Reproduce the listing that follows in full. Omit its images.

Dataset content >>
----------------
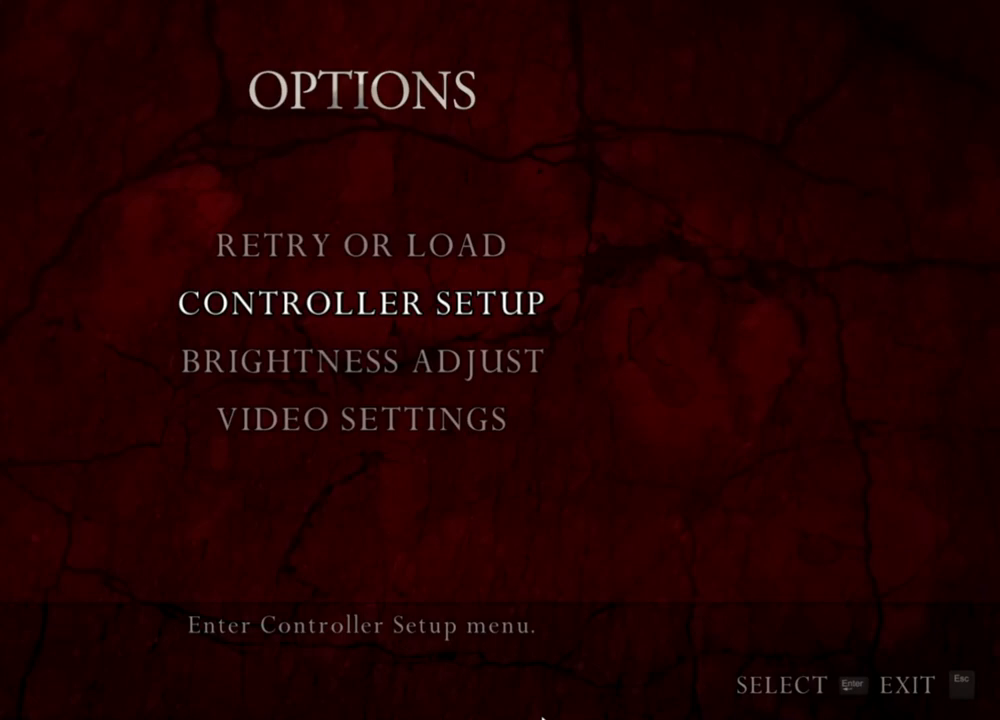
{"keys": [], "mouse": ["right"], "events": []}
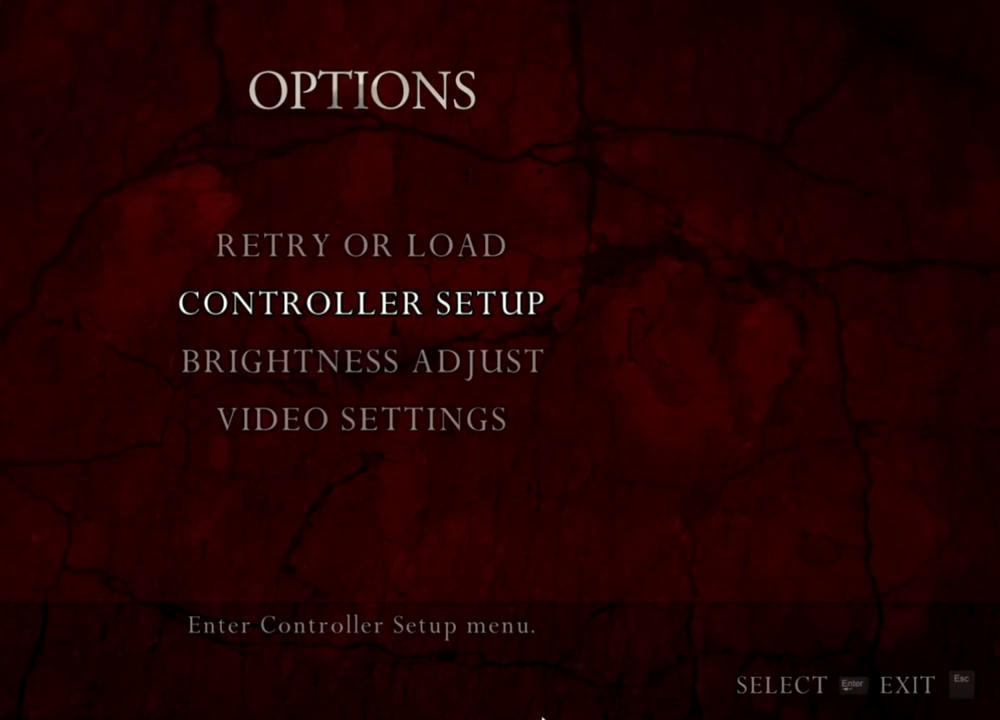
{"keys": [], "mouse": ["right"], "events": []}
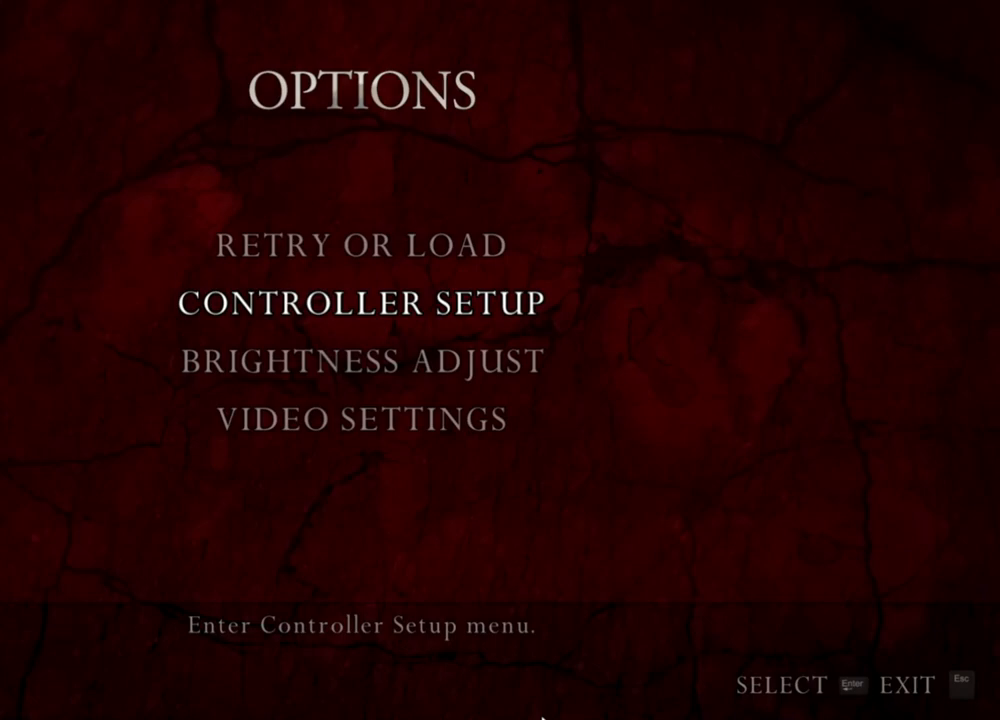
{"keys": [], "mouse": ["right"], "events": []}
----------------
Solution for this task >>
{"keys": [], "mouse": ["right"], "events": []}
{"keys": [], "mouse": ["right"], "events": []}
{"keys": [], "mouse": ["right"], "events": []}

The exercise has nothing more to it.